The amount of video information captured by CCTV installed not only on major roads and public buildings, but even inside apartment elevators is enormous. In other words, every action in daily life is stored as data.
<Figure 1> The emergence of internet companies and the scale of global digital data
Source: Jeong Yong-chan (2012a). page 4. |
Not only the private sector, but also the public sector is mass-producing data. Data is being produced in the fields of various social surveys, including the Census, national tax data, medical insurance, and pensions. The full-fledged implementation of smart work is also expected to accelerate data growth (Korea Communications Commission, 2011).
2. Characteristics and Meaning of Big Data
It is common to summarize the characteristics of big data in the 3 Vs. In other words, it means the amount of data (Volume), the speed of data generation (Velocity), and the variety of forms (Variety) (O’Reilly Radar Team, 2012). Recently, value or complexity is sometimes added.
This diverse and vast amount of data is attracting attention in that it can be used as an important resource that determines the superiority of future competitiveness. Attempts to find meaningful information by analyzing large-scale data have existed in the past. However, the current big data environment means a paradigm shift in terms of quantity, quality and variety of data compared to the past.
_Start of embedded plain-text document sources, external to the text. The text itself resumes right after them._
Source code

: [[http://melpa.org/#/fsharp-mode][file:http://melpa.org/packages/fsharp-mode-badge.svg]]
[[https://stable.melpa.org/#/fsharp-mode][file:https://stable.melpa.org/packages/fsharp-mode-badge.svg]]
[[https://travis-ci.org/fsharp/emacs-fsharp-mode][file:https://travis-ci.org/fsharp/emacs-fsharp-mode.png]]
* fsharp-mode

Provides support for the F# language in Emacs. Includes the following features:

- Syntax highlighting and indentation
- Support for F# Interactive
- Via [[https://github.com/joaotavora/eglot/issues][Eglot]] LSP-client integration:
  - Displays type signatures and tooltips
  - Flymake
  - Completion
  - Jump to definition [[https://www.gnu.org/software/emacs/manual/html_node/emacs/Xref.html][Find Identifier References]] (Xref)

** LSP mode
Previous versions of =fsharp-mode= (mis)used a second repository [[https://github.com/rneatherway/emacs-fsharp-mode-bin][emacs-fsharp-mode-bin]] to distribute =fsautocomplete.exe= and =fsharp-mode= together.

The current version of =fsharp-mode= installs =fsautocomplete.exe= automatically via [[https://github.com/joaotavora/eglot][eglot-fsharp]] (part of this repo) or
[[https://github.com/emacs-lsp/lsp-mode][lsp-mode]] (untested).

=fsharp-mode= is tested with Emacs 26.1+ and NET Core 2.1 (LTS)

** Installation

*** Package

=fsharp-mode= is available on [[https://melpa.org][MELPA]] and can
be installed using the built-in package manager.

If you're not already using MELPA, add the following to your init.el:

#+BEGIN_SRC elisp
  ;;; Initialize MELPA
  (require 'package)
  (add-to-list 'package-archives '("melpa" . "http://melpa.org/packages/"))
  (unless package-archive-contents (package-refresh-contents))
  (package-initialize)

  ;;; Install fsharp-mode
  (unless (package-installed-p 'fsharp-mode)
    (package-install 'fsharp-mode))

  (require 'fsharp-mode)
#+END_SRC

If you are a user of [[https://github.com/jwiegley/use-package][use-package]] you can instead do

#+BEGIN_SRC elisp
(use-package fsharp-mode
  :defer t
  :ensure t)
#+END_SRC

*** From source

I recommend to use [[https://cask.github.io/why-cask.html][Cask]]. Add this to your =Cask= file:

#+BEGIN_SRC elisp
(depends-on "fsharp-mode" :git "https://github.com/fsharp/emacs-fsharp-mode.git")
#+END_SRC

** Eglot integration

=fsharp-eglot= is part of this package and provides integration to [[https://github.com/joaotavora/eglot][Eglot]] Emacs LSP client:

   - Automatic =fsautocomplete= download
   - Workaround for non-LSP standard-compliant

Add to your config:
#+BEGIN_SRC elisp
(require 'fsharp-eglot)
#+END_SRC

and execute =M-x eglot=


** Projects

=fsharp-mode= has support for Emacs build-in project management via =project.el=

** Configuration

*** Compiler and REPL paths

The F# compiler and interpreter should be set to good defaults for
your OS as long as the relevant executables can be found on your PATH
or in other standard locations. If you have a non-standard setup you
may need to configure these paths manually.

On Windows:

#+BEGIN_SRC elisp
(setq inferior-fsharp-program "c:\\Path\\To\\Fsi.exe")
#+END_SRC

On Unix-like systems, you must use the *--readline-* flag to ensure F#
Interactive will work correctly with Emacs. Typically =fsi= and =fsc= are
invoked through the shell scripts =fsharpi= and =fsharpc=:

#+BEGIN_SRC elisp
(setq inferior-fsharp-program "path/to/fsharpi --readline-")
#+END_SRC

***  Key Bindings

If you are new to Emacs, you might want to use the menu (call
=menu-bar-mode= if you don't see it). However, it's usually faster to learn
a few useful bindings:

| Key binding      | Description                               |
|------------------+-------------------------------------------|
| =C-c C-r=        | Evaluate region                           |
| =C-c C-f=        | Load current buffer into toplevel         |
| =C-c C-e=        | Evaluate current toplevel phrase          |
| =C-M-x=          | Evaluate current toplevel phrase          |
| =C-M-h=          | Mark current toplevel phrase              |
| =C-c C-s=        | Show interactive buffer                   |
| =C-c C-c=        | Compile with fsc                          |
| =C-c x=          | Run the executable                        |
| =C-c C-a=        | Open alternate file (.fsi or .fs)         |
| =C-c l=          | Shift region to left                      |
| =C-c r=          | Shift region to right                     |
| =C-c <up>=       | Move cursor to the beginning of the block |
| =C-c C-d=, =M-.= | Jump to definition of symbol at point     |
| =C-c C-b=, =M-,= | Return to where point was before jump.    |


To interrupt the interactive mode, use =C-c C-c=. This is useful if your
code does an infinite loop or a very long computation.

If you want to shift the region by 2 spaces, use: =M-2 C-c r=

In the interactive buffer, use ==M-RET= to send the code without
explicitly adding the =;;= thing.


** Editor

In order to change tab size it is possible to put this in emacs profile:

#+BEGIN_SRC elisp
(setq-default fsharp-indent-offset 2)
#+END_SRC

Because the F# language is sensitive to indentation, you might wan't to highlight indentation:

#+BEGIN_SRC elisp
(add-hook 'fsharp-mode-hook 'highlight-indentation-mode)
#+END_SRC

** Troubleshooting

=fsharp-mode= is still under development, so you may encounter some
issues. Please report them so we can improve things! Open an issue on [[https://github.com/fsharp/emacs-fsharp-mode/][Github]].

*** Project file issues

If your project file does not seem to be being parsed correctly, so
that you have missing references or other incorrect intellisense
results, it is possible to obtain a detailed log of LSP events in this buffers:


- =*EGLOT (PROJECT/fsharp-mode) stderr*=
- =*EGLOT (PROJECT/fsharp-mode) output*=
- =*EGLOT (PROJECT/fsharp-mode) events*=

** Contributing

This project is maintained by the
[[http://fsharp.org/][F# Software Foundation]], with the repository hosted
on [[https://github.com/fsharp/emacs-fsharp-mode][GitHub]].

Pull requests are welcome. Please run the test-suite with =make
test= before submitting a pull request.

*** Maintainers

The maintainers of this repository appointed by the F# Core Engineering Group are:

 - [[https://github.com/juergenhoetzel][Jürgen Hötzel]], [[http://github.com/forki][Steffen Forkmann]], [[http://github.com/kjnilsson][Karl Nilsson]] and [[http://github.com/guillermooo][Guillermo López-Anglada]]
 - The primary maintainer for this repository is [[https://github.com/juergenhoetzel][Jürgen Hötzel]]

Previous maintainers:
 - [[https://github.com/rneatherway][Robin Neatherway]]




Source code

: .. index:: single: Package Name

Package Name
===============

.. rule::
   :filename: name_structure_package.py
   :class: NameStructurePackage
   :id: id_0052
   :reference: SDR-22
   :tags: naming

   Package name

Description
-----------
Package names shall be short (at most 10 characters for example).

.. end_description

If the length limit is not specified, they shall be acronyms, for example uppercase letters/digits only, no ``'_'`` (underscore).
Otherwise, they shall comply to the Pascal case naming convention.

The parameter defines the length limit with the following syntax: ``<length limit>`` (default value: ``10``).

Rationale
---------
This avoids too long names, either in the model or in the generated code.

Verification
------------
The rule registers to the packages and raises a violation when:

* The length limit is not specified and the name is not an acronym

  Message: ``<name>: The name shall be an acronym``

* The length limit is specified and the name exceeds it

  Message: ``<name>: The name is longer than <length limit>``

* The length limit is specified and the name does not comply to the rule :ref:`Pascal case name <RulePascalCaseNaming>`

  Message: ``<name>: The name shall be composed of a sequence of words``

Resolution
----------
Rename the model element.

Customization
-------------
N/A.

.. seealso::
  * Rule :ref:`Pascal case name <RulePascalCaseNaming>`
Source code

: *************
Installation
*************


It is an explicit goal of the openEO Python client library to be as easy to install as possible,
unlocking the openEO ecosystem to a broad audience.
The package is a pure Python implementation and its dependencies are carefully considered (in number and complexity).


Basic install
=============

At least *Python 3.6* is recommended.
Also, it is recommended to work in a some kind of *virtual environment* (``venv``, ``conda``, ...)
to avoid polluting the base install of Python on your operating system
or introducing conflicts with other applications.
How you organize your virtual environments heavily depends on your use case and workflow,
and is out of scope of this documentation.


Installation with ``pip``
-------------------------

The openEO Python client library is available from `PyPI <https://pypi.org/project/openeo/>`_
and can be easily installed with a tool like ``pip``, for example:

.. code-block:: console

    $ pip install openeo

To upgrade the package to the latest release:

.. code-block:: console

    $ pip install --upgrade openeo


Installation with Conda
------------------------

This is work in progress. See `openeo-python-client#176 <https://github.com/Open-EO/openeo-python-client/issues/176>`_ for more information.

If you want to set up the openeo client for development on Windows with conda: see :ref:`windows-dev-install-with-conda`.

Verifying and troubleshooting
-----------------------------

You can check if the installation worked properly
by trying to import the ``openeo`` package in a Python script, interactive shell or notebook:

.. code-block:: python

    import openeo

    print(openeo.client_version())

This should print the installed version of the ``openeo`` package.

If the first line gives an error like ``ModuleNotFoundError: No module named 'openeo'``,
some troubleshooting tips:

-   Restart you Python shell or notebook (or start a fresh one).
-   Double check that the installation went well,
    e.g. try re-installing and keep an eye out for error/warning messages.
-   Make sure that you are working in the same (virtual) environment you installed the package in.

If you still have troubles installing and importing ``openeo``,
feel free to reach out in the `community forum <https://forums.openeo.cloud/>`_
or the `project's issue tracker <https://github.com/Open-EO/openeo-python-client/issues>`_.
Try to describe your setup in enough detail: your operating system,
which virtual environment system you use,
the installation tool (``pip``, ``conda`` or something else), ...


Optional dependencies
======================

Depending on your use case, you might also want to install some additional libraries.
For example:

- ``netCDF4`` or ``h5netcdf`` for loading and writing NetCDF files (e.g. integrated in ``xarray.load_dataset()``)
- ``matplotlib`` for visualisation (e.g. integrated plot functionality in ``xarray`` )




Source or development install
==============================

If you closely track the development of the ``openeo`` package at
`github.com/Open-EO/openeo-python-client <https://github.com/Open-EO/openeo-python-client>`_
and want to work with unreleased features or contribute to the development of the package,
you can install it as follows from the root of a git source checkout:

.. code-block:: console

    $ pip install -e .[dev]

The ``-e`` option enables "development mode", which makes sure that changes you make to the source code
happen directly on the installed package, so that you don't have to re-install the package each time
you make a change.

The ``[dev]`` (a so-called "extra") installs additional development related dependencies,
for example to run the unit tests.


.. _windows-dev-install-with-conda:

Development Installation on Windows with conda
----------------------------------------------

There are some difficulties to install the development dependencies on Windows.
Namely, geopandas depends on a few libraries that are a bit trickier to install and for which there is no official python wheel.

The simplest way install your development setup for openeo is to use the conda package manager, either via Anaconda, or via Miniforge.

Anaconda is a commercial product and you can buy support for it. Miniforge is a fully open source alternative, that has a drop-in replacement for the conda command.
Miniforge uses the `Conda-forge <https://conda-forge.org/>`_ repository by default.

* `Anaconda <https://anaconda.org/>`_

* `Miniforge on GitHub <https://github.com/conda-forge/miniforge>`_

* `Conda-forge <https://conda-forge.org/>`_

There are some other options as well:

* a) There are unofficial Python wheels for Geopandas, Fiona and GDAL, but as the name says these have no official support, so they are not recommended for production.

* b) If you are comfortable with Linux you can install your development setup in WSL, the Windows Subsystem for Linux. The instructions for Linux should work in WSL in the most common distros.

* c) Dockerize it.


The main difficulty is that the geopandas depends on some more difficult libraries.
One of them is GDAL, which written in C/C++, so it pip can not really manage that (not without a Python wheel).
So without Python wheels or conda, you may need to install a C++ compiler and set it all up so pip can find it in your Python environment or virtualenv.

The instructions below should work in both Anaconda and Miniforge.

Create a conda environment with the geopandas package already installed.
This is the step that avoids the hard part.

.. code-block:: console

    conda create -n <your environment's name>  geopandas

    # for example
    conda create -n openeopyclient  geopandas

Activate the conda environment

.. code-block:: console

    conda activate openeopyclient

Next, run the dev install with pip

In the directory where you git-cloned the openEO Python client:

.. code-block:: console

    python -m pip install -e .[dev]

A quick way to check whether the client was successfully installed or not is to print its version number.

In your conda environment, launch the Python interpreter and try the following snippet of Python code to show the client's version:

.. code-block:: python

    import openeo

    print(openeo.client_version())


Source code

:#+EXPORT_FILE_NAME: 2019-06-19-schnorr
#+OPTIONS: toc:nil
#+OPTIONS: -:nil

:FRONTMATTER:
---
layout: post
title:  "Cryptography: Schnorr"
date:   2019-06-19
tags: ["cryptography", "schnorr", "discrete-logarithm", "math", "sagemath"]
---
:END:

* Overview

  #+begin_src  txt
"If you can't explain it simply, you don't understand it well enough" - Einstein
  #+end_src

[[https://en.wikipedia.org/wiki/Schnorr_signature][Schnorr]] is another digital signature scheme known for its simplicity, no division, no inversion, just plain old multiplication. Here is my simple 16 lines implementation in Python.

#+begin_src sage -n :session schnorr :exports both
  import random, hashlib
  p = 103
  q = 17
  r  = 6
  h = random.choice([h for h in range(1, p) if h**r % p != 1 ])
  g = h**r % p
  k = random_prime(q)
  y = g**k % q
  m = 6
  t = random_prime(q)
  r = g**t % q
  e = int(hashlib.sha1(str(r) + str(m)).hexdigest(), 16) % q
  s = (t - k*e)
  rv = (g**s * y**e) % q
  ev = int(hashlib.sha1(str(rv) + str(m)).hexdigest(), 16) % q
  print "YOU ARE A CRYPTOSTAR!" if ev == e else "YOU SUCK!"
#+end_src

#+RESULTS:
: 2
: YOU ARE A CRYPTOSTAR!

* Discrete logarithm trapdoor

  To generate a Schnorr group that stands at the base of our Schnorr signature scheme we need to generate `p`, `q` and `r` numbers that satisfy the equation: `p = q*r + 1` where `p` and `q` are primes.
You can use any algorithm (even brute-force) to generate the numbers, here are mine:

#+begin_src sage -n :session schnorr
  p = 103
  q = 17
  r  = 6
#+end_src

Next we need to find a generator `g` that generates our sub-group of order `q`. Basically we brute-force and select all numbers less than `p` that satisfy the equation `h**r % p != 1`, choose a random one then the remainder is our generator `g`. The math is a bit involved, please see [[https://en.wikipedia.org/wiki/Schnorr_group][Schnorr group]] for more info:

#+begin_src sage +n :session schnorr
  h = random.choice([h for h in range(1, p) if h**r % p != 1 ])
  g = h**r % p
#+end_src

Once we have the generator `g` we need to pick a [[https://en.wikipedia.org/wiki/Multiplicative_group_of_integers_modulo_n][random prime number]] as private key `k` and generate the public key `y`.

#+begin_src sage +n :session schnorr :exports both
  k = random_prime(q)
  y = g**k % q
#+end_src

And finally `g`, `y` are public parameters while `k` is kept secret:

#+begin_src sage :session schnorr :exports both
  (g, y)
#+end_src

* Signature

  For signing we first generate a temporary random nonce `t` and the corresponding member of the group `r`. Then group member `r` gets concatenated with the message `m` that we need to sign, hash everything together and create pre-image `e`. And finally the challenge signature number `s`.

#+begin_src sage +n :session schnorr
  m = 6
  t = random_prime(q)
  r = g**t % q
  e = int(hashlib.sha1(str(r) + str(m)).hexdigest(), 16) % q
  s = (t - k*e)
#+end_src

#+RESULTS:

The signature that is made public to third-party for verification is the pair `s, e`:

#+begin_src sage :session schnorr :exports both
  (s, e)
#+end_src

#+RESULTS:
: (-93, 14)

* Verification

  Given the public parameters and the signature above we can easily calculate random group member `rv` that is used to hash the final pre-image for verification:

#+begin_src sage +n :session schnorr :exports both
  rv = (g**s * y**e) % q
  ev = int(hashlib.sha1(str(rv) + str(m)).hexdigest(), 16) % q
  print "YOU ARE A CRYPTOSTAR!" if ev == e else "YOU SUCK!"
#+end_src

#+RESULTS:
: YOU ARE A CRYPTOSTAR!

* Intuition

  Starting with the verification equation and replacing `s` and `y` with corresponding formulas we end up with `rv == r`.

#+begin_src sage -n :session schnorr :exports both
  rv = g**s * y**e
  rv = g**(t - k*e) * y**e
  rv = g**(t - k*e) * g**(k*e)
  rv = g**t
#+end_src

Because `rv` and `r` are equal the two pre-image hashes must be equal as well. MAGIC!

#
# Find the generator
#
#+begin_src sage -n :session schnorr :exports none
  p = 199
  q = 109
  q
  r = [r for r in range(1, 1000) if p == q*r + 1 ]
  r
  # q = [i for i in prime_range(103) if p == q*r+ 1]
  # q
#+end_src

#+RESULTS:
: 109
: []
From this point of view, big data is regarded as an important source for innovation, competitiveness enhancement, and productivity improvement in the era of IT and smart revolution, like coal during the industrial revolution (McKinsey, 2011).
Businesses started customer relationship management (CRM) activities in the 1990s to activate marketing activities by using customer data they possess. CRM refers to various marketing activities such as maintaining and preventing customer churn through a data warehouse that integrates data owned by a company and customer data analysis (Data Mining). A company’s CRM activities include not only its own customer data, but also affiliate marketing using data from affiliates. Recently, through a combination of purchase history information, web-log analysis, and location-based service (GPS), the technology base has been established to suggest services desired by consumers at the right place at the right time.
This customer analysis is facing a turning point in the era of big data. By utilizing big data technology such as distributed processing, it is possible to quickly analyze large-scale customer information that is incomparable to the past. It analyzes company-related search terms and comments generated on Twitter and the Internet to identify customer reactions to its products and services in real time and take immediate action.
Efficient system operation even without building a high-cost data warehouse based on existing expensive storage and databases by utilizing open source Hadoop, analysis package R, distributed parallel processing technology, and cloud computing for software and hardware. this is possible.